Interesting reflectional shot!
tonyhall says:
Twig, I'm listening to and reading about en.wikipedia.org/wiki/Taj_Mahal
And checking out the 'Net & Ball rug'
shop.southbankcentre.co.uk/net-ball-rug
'an abstract version of the square wave seen with the aid of a oscilloscope - the visual representation of sound.' and 'inspired by an apple' !!
swigadelica says:
I love the single desk and 2 chairs. There are 140,375 posts tagged with "Wednesday"
clifsnap says:
I thought your head was a tree on first looking. A sign of a good picture when on close inspection you find more than you expect.
I still think your head's a tree though !
stewpic says:
Great image and like Clif I first thought your head was a shrub the reflections are awesome. So you found the book you was looking for in Marylebone high street oxfam shop a good stroke of luck.
Paul v2.0 says:
..multi-layered reflection shot with total appeal..
^Tom says:
The photo is archetypical Tony – an inside outside piece of self-contextualization, or to put it more kindly self-reflection turned into an art form. The title I like too. The future is in the past, and the past is in the future, we live in the moment, we live in the historical present. Of course we see things from a different angle, but I hope you picked Jonathan Raban’s ‘Soft City’ off the shelf and had a browse. The blurb on the back of my copy (which hasn’t gone to Oxfam) reads: ‘The city as we imagine it is as real, or maybe more real, than the hard city we can locate in maps and statistics. The soft city of the mind is a private place; everyone lives in his or her own soft city’.
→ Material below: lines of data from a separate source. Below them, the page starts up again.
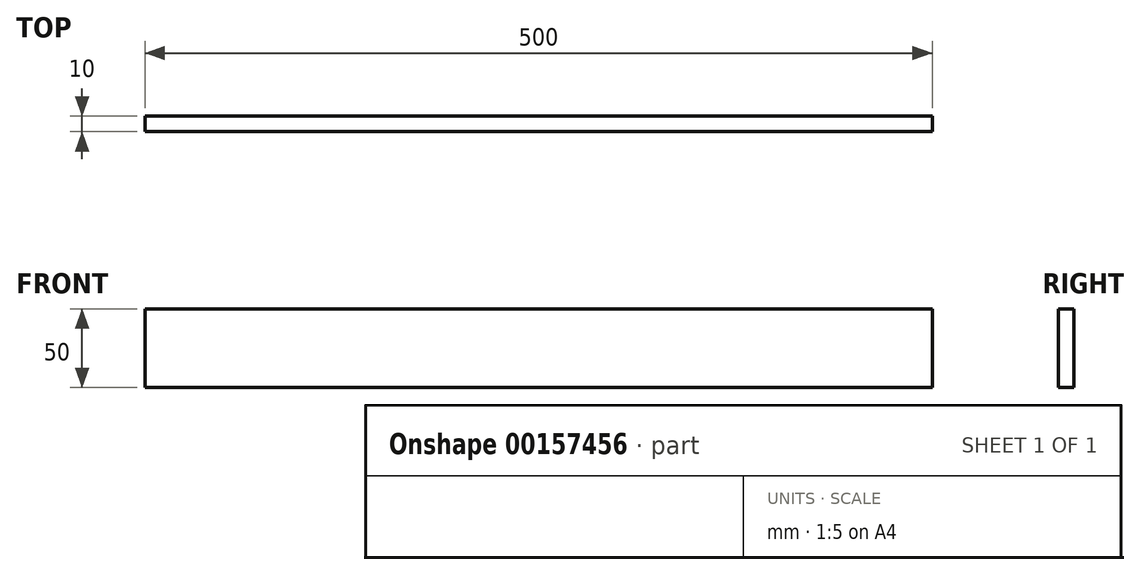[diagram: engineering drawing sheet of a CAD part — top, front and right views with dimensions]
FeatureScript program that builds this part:
annotation { "Feature Type Name" : "Feature", "Feature Type Description" : "" }
export const myFeature = defineFeature(function(context is Context, id is Id, definition is map)
    precondition{}
    {
        {
            var Q0;
            Q0=qCreatedBy(makeId("Front.planeOp"),FACE);
            var sketch = newSketch(context, id + "F0", { "sketchPlane" : qUnion([Q0])});
            skLineSegment(sketch, "E0.bottom", {"start": v(250, -25) * mm, "end": v(-250, -25) * mm});
            skLineSegment(sketch, "E0.top", {"start": v(250, 25) * mm, "end": v(-250, 25) * mm});
            skLineSegment(sketch, "E0.left", {"start": v(250, -25) * mm, "end": v(250, 25) * mm});
            skLineSegment(sketch, "E0.right", {"start": v(-250, -25) * mm, "end": v(-250, 25) * mm});
            skPoint(sketch, "E0.middle", {"position": v(0, 0) * mm});
            skSolve(sketch);
        }
        {
            var Q0;
            Q0=makeQuery(id+"F0.imprint","IMPRINT",FACE,{"disambiguationData":[TD([[makeQuery(id+"F0.imprint","IMPRINT",EDGE,{"derivedFrom":sQuery(id+"F0.wireOp",EDGE,"E0.bottom")}),-1.0]])]});
            extrude(context, id + "F1", {"entities" : qUnion([Q0]), "depth" : 10 * mm});
        }
    });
Black Dust a.k.a. odonbd says:
There was a romantic innocence about the 20th century's view of the future. Now, that future was in the past, and our present is an alternative future from that point of view. It's a difficult task to gather all that sort of concepts in a single shot. Reflections, diagrams, words echoing throught the time, writings making noise in our present, notes and words distorted, messages in a bottle updating new notepads. I can imagine such objects like a theme, as I'm trying to define a semantic field to group it all.
tonyhall says:
Swig, the desk and chairs representing the possible start of a conversation at the School of Everything Unplugged - 4 posts tagged!
tonyhall says:
Clif, haha, and it often feels like a tree, your observation is growing on me.
tonyhall says:
Thanks Stewart, I didn't expect to find the book, but had meant to pop in this second-hand bookshop at sometime, so it was a pleasant coincidence when I came across this book.
tonyhall says:
Paul, some places offer more to reflect upon than others.
tonyhall says:
Tom, I did have a look through Jonathan Raban's Soft City, and it did encourage me to reflect upon how I construct my own image (memory) of 'my' city ... and think about 'their' cities; Le Corbusier's 'Laws', isolated residents of heartless Millbrook, the communities of strangers. Henry Mayhew's classifications of Settlers, Wanderers and Nomads .. the Mythologies of Roland Barthes .. the Magic of the City ... the book ends where my memories of living in the city begin, wandering the streets around Old Compton Street in Soho
tonyhall says:
Odon, I'm drawn towards the semantic field, defining boundaries, finding meanings in what is included, feeling settled with that gathering, but gradually becoming aware of what is excluded. Over there, on fertile ground, I see the semantic network forming, conceptual relations and new ways of representing and constructing knowledge.
Somewhere in there hypertext branches connect word nodes, blossoming in the magic of the world wide web. Closer to our dreams.
A mind map begins to manifest itself, a memory, a word for an image, a concept. The map begins to represent a small world network - strangers being linked by mutual acquaintances.
... I have to shake myself out of this wandering state and head towards the very-small-world of our kitchen to find some ingredients and construct an evening meal. Do a bit of real food cooking.